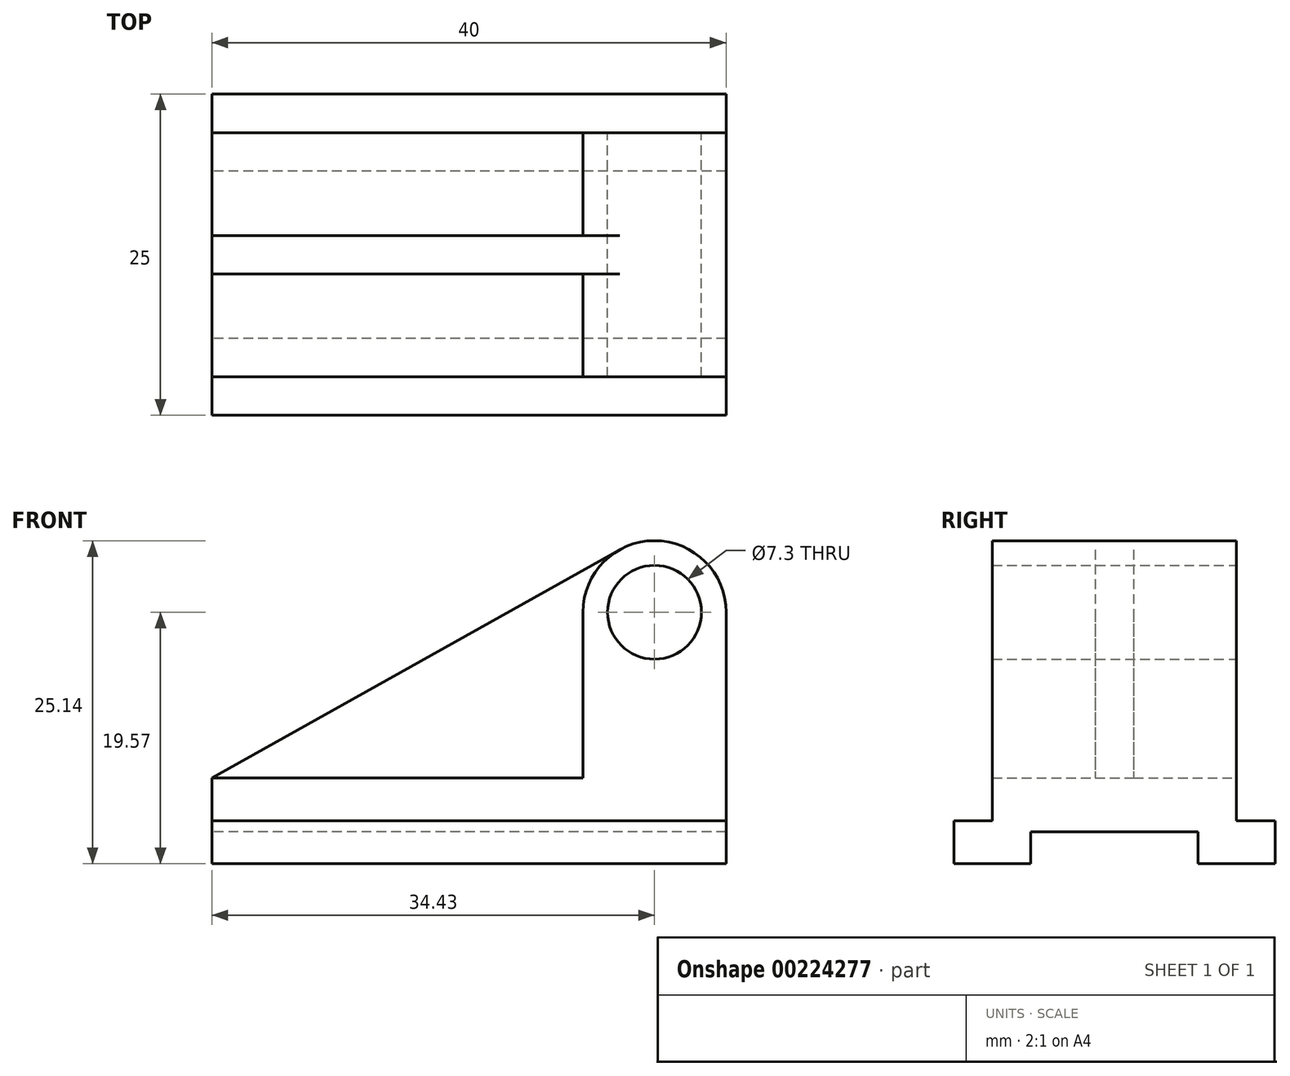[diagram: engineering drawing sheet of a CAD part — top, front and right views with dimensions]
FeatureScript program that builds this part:
annotation { "Feature Type Name" : "Feature", "Feature Type Description" : "" }
export const myFeature = defineFeature(function(context is Context, id is Id, definition is map)
    precondition{}
    {
        {
            var Q0;
            Q0=qCreatedBy(makeId("Front.planeOp"),FACE);
            var sketch = newSketch(context, id + "F0", { "sketchPlane" : qUnion([Q0])});
            skCircle(sketch, "E0", {"center": v(34.43, 19.57) * mm, "radius": 5.57 * mm});
            skCircle(sketch, "E1", {"center": v(34.43, 19.57) * mm, "radius": 3.65 * mm});
            skLineSegment(sketch, "E2", {"start": v(28.86, 19.57) * mm, "end": v(28.86, 6.68) * mm});
            skLineSegment(sketch, "E3", {"start": v(28.86, 6.68) * mm, "end": v(0, 6.68) * mm});
            skLineSegment(sketch, "E4", {"start": v(0, 6.68) * mm, "end": v(0, 0) * mm});
            skLineSegment(sketch, "E5", {"start": v(0, 0) * mm, "end": v(40, 0) * mm});
            skLineSegment(sketch, "E6", {"start": v(40, 0) * mm, "end": v(40, 19.57) * mm});
            skLineSegment(sketch, "E7", {"start": v(0, 3.34) * mm, "end": v(40, 3.34) * mm});
            skSolve(sketch);
        }
        {
            var Q0;
            Q0=makeQuery(id+"F0.imprint","IMPRINT",FACE,{"disambiguationData":[TD([[makeQuery(id+"F0.imprint","IMPRINT",EDGE,{"derivedFrom":sQuery(id+"F0.wireOp",EDGE,"E1")}),-1.0]])]});
            var Q1;
            {var subQ3=sQuery(id+"F0.wireOp",EDGE,"E2");Q1=makeQuery(id+"F0.imprint","IMPRINT",FACE,{"disambiguationData":[TD([[makeQuery(id+"F0.imprint","IMPRINT",EDGE,{"derivedFrom":subQ3}),1.0]])]});}
            extrude(context, id + "F1", {"entities" : qUnion([Q0, Q1]), "endBound" : BoundingType.SYMMETRIC, "depth" : 19 * mm});
        }
        {
            var Q0;
            {var subQ0=sQuery(id+"F0.wireOp",EDGE,"E5");Q0=makeQuery(id+"F0.imprint","IMPRINT",FACE,{"disambiguationData":[TD([[makeQuery(id+"F0.imprint","IMPRINT",EDGE,{"derivedFrom":subQ0}),1.0]])]});}
            extrude(context, id + "F2", {"entities" : qUnion([Q0]), "operationType" : NewBodyOperationType.ADD, "endBound" : BoundingType.SYMMETRIC, "depth" : 25 * mm});
        }
        {
            var Q0;
            Q0=qCreatedBy(makeId("Front.planeOp"),FACE);
            var sketch = newSketch(context, id + "F3", { "sketchPlane" : qUnion([Q0])});
            skLineSegment(sketch, "E8", {"start": v(31.7, 24.43) * mm, "end": v(0, 6.68) * mm});
            skCircle(sketch, "E9.0", {"center": v(34.43, 19.57) * mm, "radius": 5.57 * mm});
            skLineSegment(sketch, "E10.0", {"start": v(28.86, 19.57) * mm, "end": v(28.86, 6.68) * mm});
            skLineSegment(sketch, "E11.0", {"start": v(28.86, 6.68) * mm, "end": v(0, 6.68) * mm});
            skSolve(sketch);
        }
        {
            var Q0;
            {var subQ0=sQuery(id+"F3.wireOp",EDGE,"E8");Q0=makeQuery(id+"F3.imprint","IMPRINT",FACE,{"disambiguationData":[TD([[makeQuery(id+"F3.imprint","IMPRINT",EDGE,{"derivedFrom":subQ0}),1.0]])]});}
            extrude(context, id + "F4", {"entities" : qUnion([Q0]), "operationType" : NewBodyOperationType.ADD, "endBound" : BoundingType.SYMMETRIC, "depth" : 3 * mm});
        }
        {
            var Q0;
            {var subQ0=sQuery(id+"F0.wireOp",EDGE,"E4");Q0=makeQuery(id+"F2.boolean.opBoolean","MERGE",FACE,{"derivedFrom":[makeQuery(id+"F1.opExtrude","SWEPT_FACE",FACE,{"disambiguationData":[OSD([subQ0])]}),makeQuery(id+"F2.opExtrude","SWEPT_FACE",FACE,{"disambiguationData":[OSD([subQ0])]})]});}
            var sketch = newSketch(context, id + "F5", { "sketchPlane" : qUnion([Q0])});
            skLineSegment(sketch, "E12", {"start": v(-6.5, 0) * mm, "end": v(-6.5, 2.5) * mm});
            skLineSegment(sketch, "E13", {"start": v(-6.5, 2.5) * mm, "end": v(6.5, 2.5) * mm});
            skLineSegment(sketch, "E14", {"start": v(6.5, 2.5) * mm, "end": v(6.5, 0) * mm});
            skLineSegment(sketch, "E15", {"start": v(-6.5, 0) * mm, "end": v(6.5, 0) * mm});
            skSolve(sketch);
        }
        {
            var Q0;
            Q0=makeQuery(id+"F5.imprint","IMPRINT",FACE,{"disambiguationData":[TD([[makeQuery(id+"F5.imprint","IMPRINT",EDGE,{"derivedFrom":sQuery(id+"F5.wireOp",EDGE,"E12")}),-1.0]])]});
            extrude(context, id + "F6", {"entities" : qUnion([Q0]), "operationType" : NewBodyOperationType.REMOVE, "endBound" : BoundingType.THROUGH_ALL, "oppositeDirection" : true, "depth" : 25 * mm});
        }
    });
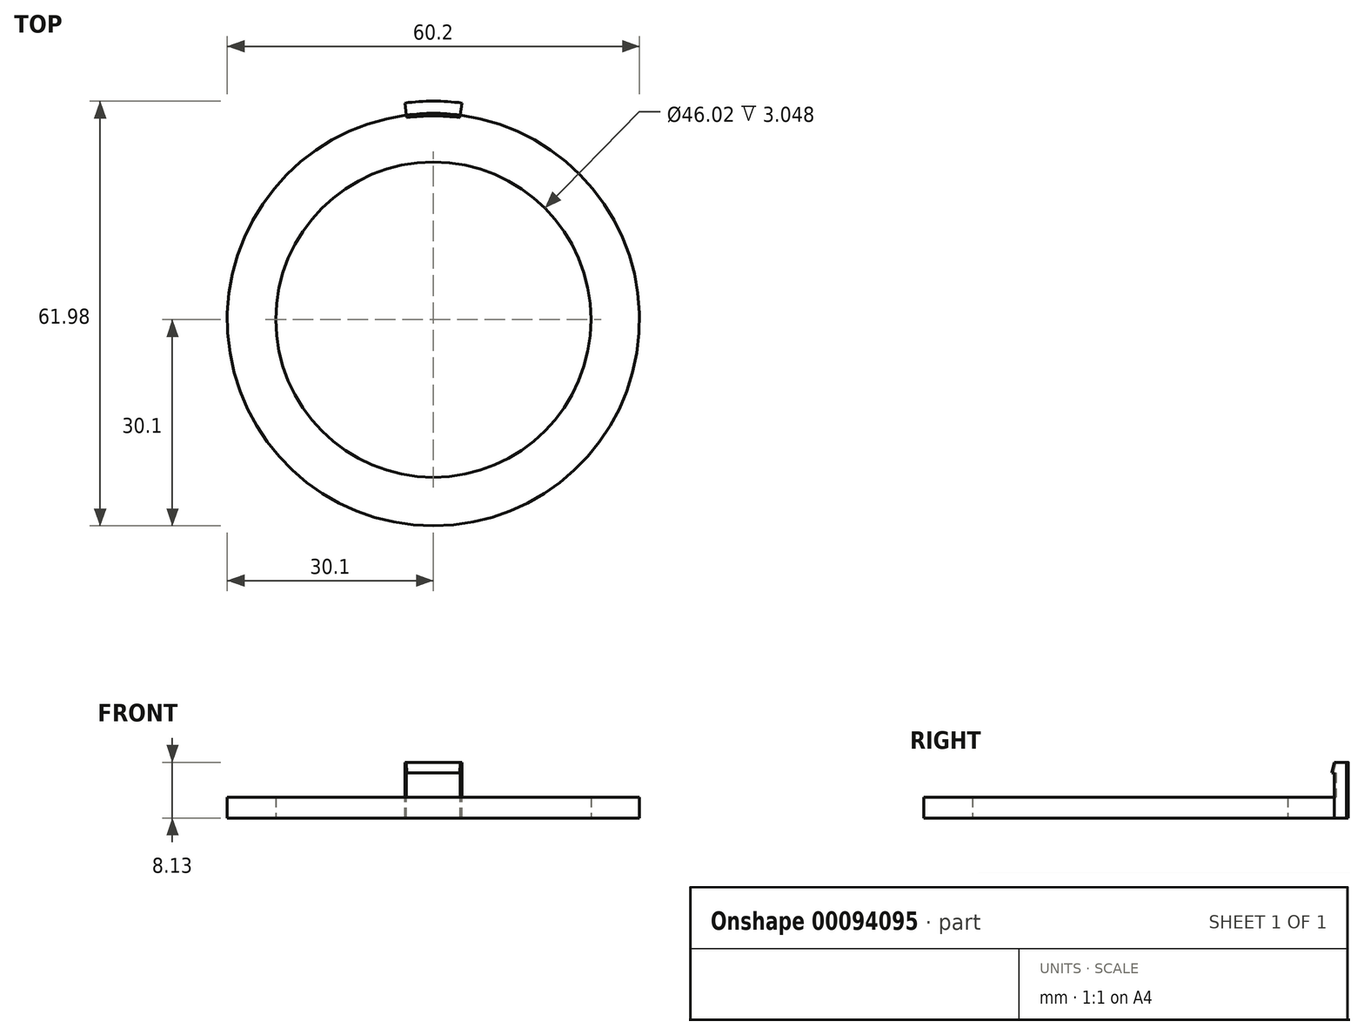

---+---

* _Exercise_
Edit the material above so that every instance of "SYMMETRIC" reads "BLIND", and reproduce all of its lines with nothing else altered. Omit the pictures from your answer.

* _Problem solution_
[diagram: engineering drawing sheet of a CAD part — top, front and right views with dimensions]
FeatureScript program that builds this part:
annotation { "Feature Type Name" : "Feature", "Feature Type Description" : "" }
export const myFeature = defineFeature(function(context is Context, id is Id, definition is map)
    precondition{}
    {
        {
            var Q0;
            Q0=qCreatedBy(makeId("Front.planeOp"),FACE);
            var sketch = newSketch(context, id + "F0", { "sketchPlane" : qUnion([Q0])});
            skCircle(sketch, "E0", {"center": v(34.43, 19.57) * mm, "radius": 5.57 * mm});
            skCircle(sketch, "E1", {"center": v(34.43, 19.57) * mm, "radius": 3.65 * mm});
            skLineSegment(sketch, "E2", {"start": v(28.86, 19.57) * mm, "end": v(28.86, 6.68) * mm});
            skLineSegment(sketch, "E3", {"start": v(28.86, 6.68) * mm, "end": v(0, 6.68) * mm});
            skLineSegment(sketch, "E4", {"start": v(0, 6.68) * mm, "end": v(0, 0) * mm});
            skLineSegment(sketch, "E5", {"start": v(0, 0) * mm, "end": v(40, 0) * mm});
            skLineSegment(sketch, "E6", {"start": v(40, 0) * mm, "end": v(40, 19.57) * mm});
            skLineSegment(sketch, "E7", {"start": v(0, 3.34) * mm, "end": v(40, 3.34) * mm});
            skSolve(sketch);
        }
        {
            var Q0;
            Q0=makeQuery(id+"F0.imprint","IMPRINT",FACE,{"disambiguationData":[TD([[makeQuery(id+"F0.imprint","IMPRINT",EDGE,{"derivedFrom":sQuery(id+"F0.wireOp",EDGE,"E1")}),-1.0]])]});
            var Q1;
            {var subQ3=sQuery(id+"F0.wireOp",EDGE,"E2");Q1=makeQuery(id+"F0.imprint","IMPRINT",FACE,{"disambiguationData":[TD([[makeQuery(id+"F0.imprint","IMPRINT",EDGE,{"derivedFrom":subQ3}),1.0]])]});}
            extrude(context, id + "F1", {"entities" : qUnion([Q0, Q1]), "endBound" : BoundingType.BLIND, "depth" : 19 * mm});
        }
        {
            var Q0;
            {var subQ0=sQuery(id+"F0.wireOp",EDGE,"E5");Q0=makeQuery(id+"F0.imprint","IMPRINT",FACE,{"disambiguationData":[TD([[makeQuery(id+"F0.imprint","IMPRINT",EDGE,{"derivedFrom":subQ0}),1.0]])]});}
            extrude(context, id + "F2", {"entities" : qUnion([Q0]), "operationType" : NewBodyOperationType.ADD, "endBound" : BoundingType.BLIND, "depth" : 25 * mm});
        }
        {
            var Q0;
            Q0=qCreatedBy(makeId("Front.planeOp"),FACE);
            var sketch = newSketch(context, id + "F3", { "sketchPlane" : qUnion([Q0])});
            skLineSegment(sketch, "E8", {"start": v(31.7, 24.43) * mm, "end": v(0, 6.68) * mm});
            skCircle(sketch, "E9.0", {"center": v(34.43, 19.57) * mm, "radius": 5.57 * mm});
            skLineSegment(sketch, "E10.0", {"start": v(28.86, 19.57) * mm, "end": v(28.86, 6.68) * mm});
            skLineSegment(sketch, "E11.0", {"start": v(28.86, 6.68) * mm, "end": v(0, 6.68) * mm});
            skSolve(sketch);
        }
        {
            var Q0;
            {var subQ0=sQuery(id+"F3.wireOp",EDGE,"E8");Q0=makeQuery(id+"F3.imprint","IMPRINT",FACE,{"disambiguationData":[TD([[makeQuery(id+"F3.imprint","IMPRINT",EDGE,{"derivedFrom":subQ0}),1.0]])]});}
            extrude(context, id + "F4", {"entities" : qUnion([Q0]), "operationType" : NewBodyOperationType.ADD, "endBound" : BoundingType.BLIND, "depth" : 3 * mm});
        }
        {
            var Q0;
            {var subQ0=sQuery(id+"F0.wireOp",EDGE,"E4");Q0=makeQuery(id+"F2.boolean.opBoolean","MERGE",FACE,{"derivedFrom":[makeQuery(id+"F1.opExtrude","SWEPT_FACE",FACE,{"disambiguationData":[OSD([subQ0])]}),makeQuery(id+"F2.opExtrude","SWEPT_FACE",FACE,{"disambiguationData":[OSD([subQ0])]})]});}
            var sketch = newSketch(context, id + "F5", { "sketchPlane" : qUnion([Q0])});
            skLineSegment(sketch, "E12", {"start": v(-6.5, 0) * mm, "end": v(-6.5, 2.5) * mm});
            skLineSegment(sketch, "E13", {"start": v(-6.5, 2.5) * mm, "end": v(6.5, 2.5) * mm});
            skLineSegment(sketch, "E14", {"start": v(6.5, 2.5) * mm, "end": v(6.5, 0) * mm});
            skLineSegment(sketch, "E15", {"start": v(-6.5, 0) * mm, "end": v(6.5, 0) * mm});
            skSolve(sketch);
        }
        {
            var Q0;
            Q0=makeQuery(id+"F5.imprint","IMPRINT",FACE,{"disambiguationData":[TD([[makeQuery(id+"F5.imprint","IMPRINT",EDGE,{"derivedFrom":sQuery(id+"F5.wireOp",EDGE,"E12")}),-1.0]])]});
            extrude(context, id + "F6", {"entities" : qUnion([Q0]), "operationType" : NewBodyOperationType.REMOVE, "endBound" : BoundingType.THROUGH_ALL, "oppositeDirection" : true, "depth" : 25 * mm});
        }
    });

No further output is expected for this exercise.